Der Siegener Erziehungswissenschaftler Matthias Trautmann hingegen begrüßt, dass es sich bei den Talentschulen um einen begrenzten Versuch mit wissenschaftlicher Begleitung handelt. „Es ist richtig, dass Schulen mit unterschiedlichen Problemlagen auch unterschiedlich behandelt werden“, sagt er. Ideal wäre natürlich, wenn mehr, ja, alle Schulen mit besonderen Herausforderungen gefördert würden: „Natürlich kann man das auch mit 300 oder 1000 Schulen machen, aber da redet dann ja auch der Finanzminister mit. Wenn man nicht mehr Geld hat, hat man nicht mehr Geld.“ Probleme sieht Trautmann aber auch. Zum einen würde ein Teil der neuen Stellen durch Verwaltungs- und Dokumentationsaufgaben aufgefressen, zum anderen sei nicht klar, woher die neuen Lehrer überhaupt kommen sollen: „Gerade in Fächern wie Mathematik, Informatik und Naturwissenschaften, die ja besonders gefördert werden sollen, fehlen heute schon Lehrer.“
Talentschule für alle wäre unbezahlbar
Zudem sei es wichtig, nicht nur die ausgewählten Schulen zu beobachten, sondern auch die Einrichtungen in ihrer Nachbarschaft: „Wie wirkt sich das auf die Schulen in der Umgebung aus? Was passiert an den anderen Schulen? Schicken engagierte Eltern künftig ihre Kinder auf die Talentschulen und ändern so die Zusammensetzung der Schüler? Das sind alles wichtige und spannende Fragen“, sagt der Experte.

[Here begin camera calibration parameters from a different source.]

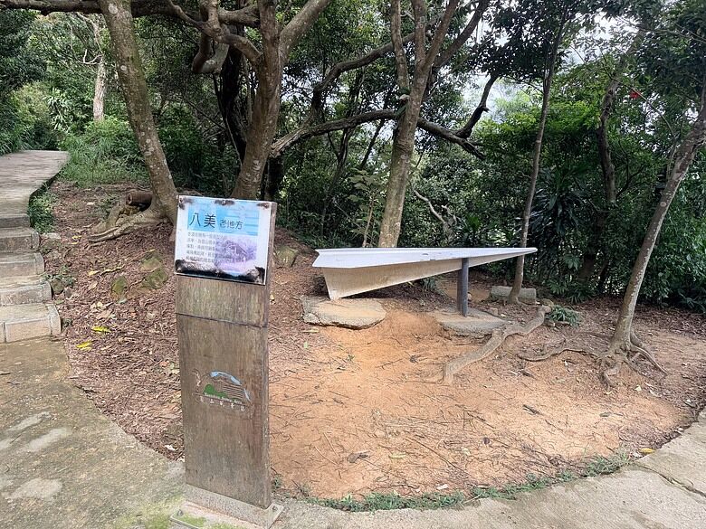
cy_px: 264
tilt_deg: -10.8
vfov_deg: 56.8
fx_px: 489
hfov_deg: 71.6
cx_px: 353
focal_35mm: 24
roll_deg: -1.3
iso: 80
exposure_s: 1/344
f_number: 1.78
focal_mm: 6.76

Bildungsstaatssekretär Mathias Richter (FDP) sieht das Problem bei der Auswahl der Schulen ebenfalls, verweist aber auf die Zukunft: „Noch können wir nicht alle Schulen zu Talentschulen machen, weil wir in einen Schulversuch nur eine begrenzte Anzahl von Schulen aufnehmen können. Uns war wichtig, bei der Auswahl der Talentschulen für größtmögliche Neutralität zu sorgen, deshalb haben wir das Auswahlverfahren in die Hände einer unabhängigen Jury gelegt. Unser Ziel ist, die positiven Erkenntnisse aus dem Schulversuch Schritt für Schritt auf alle Schulen in NRW zu übertragen.“
Von denen gibt es allerdings viele: Insgesamt kommt Nordrhein-Westfalen auf 1885 weiterführende und 396 Berufsschulen. Dazu kommen 2787 Grundschulen, die nicht Teil des Projekts Talentschule sind. Sie alle so zu unterstützen wie die ausgewählten Talentschulen käme das Land teuer. Das bedeutete viele Tausend neue Lehrerstellen und Kosten in Milliardenhöhe.